Why does make copy a file onto another file? (Target depends on an entire folder.)

Question

I have a directory with test inputs and outputs. I wanted make to automatically test my program against this directory after build, for convenience. Thus I needed to somehow force the test target of Makefile to depend on the entire testing directory (it's called good, because it contains valid inputs and outputs for the program)

I read this question and the accepted answer and the comments about deleted files under this answer: Makefile rule that depends on all files under a directory (including within subdirectories) And, incorporating advice from this answer & comments, I came out with this:

my@comp:~/wtfdir$ cat Makefile
test : test.sh $(shell find good)
    ./test.sh
my@comp:~/wtfdir$ 

For the sake of MCVE, test.sh is very rudimentary:

my@comp:~/wtfdir$ cat test.sh
echo "blah"
my@comp:~/wtfdir$

However, I noticed, this behaves in a rather unexpected way:

my@comp:~/wtfdir$ ls good
test1  test1.out
my@comp:~/wtfdir$ make
./test.sh
blah
my@comp:~/wtfdir$ touch good/test1
my@comp:~/wtfdir$ make
cp good/test1 good/test1.out
./test.sh
blah
my@comp:~/wtfdir$ 

Why (expletive redacted) does modifying test1 cause make to overwrite test1.out with test1??? I'm not a big fan of data losses, you know.

What's going on here?

Answer 1

Your Make appears to be GNU Make. Here's why this happens. Your recipe:

test : test.sh $(shell find good)
    ./test.sh

adds to the prerequisites of test every file and directory that is listed by find good in the current directory, which happen to be:

good
good/test1
good/test1.out

So to make target test, Make begins by determining if any of the specified or built-in recipes require it to rebuild any of the prerequsities:

test.sh good good/test1 good/test1.out

Among its built-in recipes it finds:

%.out: %
#  recipe to execute (built-in):
    @rm -f $@
     cp $< $@

as you can verify by running:

$ make --print-data-base | grep -A4 '%.out'

The rule for this recipe is matched by:

good/test1.out: good/test1

and by doing:

$ touch good/test1

you have made good/test1.out out of date with respect to good/test1.

So make executes the recipe:

    @rm -f good/test1.out
     cp good/test1 good/test1.out

the visible output of which is what you observed:

cp good/test1 good/test1.out

Then it proceeds with the recipe for test:

./test.sh
blah

There is always a risk of such booby-traps if you write a makefile that blindly generates at runtime some set of preqrequisites or targets you don't know beforehand.

You could avoid this one in particular by explicitly deleting the offending implicit pattern rule in your makefile by writing:

%.out: %

with no recipe. And you can avoid all possible booby-traps of this sort by disabling all built-in recipes, with:

$ make --no-builtin-rules ...

but that will require you to write for yourself any builtin-recipes that your makefile relies on.

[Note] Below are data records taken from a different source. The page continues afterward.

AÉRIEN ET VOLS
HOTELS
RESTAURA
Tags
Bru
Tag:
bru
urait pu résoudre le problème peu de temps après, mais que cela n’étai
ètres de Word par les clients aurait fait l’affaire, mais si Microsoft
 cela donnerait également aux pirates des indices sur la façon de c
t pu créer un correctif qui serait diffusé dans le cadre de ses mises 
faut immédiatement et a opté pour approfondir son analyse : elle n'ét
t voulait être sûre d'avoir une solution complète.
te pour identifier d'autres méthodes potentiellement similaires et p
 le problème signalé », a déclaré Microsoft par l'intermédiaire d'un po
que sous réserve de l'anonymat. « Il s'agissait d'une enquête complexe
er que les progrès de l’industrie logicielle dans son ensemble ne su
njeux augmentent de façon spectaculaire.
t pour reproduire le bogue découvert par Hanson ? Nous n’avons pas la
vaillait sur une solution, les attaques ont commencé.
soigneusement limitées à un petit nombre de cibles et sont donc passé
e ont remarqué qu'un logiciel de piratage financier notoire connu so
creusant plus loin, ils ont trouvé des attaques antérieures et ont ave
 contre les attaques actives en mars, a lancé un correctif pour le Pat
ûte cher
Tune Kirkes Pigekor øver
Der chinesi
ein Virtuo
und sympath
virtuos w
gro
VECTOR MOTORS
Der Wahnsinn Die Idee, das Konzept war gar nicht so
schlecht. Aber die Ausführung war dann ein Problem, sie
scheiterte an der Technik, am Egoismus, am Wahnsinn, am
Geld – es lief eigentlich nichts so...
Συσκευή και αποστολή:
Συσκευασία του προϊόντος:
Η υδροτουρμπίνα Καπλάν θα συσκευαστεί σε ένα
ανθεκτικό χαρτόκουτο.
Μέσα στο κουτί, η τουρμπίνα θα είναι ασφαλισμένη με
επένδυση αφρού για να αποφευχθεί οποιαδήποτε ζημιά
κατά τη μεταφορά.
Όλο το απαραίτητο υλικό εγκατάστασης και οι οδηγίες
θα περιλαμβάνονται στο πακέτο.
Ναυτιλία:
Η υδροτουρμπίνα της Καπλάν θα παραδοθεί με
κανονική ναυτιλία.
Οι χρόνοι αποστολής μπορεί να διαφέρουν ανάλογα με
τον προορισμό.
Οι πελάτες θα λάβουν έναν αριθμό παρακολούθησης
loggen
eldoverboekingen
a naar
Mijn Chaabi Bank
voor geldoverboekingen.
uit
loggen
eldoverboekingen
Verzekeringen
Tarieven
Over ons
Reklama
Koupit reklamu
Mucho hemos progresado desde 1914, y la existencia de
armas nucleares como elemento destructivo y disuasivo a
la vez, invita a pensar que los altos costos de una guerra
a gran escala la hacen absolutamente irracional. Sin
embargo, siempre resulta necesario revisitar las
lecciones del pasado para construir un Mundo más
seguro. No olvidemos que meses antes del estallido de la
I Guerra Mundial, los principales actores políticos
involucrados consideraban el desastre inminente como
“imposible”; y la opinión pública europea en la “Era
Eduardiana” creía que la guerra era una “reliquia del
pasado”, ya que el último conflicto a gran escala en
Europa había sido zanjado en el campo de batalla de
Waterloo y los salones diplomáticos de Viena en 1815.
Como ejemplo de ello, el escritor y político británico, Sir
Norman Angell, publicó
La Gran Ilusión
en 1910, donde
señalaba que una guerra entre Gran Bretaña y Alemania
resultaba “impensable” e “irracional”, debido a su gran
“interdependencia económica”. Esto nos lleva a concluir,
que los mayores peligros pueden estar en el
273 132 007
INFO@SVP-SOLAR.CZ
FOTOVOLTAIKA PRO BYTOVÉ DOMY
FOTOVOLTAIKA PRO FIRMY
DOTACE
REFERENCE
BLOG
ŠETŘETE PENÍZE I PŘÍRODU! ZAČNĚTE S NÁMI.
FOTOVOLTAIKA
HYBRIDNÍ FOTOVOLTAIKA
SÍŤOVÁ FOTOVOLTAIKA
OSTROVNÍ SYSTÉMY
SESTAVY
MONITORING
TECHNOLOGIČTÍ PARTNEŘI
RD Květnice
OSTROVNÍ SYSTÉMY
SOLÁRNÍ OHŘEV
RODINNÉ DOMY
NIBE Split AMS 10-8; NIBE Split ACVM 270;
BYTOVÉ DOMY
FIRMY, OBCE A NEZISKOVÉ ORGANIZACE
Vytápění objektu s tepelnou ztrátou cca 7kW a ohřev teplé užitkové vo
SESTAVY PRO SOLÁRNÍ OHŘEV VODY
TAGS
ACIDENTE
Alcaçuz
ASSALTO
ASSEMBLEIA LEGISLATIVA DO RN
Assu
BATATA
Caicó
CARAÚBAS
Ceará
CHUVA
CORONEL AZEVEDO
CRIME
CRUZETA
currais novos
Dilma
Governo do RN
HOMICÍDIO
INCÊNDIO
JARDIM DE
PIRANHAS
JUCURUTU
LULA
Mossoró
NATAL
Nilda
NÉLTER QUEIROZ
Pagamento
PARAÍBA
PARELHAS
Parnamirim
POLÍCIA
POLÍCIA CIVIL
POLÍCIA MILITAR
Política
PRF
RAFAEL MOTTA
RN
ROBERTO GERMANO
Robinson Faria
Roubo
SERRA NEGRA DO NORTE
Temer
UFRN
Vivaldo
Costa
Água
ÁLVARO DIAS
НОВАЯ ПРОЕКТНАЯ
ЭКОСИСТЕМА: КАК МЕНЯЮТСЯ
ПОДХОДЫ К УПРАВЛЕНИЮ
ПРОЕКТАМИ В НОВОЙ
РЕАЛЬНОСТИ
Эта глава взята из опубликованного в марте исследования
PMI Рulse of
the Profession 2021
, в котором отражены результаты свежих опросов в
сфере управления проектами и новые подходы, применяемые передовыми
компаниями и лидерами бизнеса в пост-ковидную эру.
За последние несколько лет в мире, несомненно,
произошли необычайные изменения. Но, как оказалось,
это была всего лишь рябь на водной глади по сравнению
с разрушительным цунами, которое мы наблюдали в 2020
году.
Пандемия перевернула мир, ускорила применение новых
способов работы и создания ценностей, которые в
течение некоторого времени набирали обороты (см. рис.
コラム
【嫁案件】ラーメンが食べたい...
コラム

The best solution for you is probably to amend your makefile as follows:

PREREQS := $(shell find good)

test : test.sh $(PREREQS)
    ./test.sh

$(PREREQS): ;

Then the last line explicitly specifies an empty recipe for each of the $(PREREQS), and Make will not consult any pattern rules for targets that have explicit recipes.

You should additionally make test a phony target:

.PHONY: test

for the avoidance of the booby-trap where something creates a file called test in the build directory.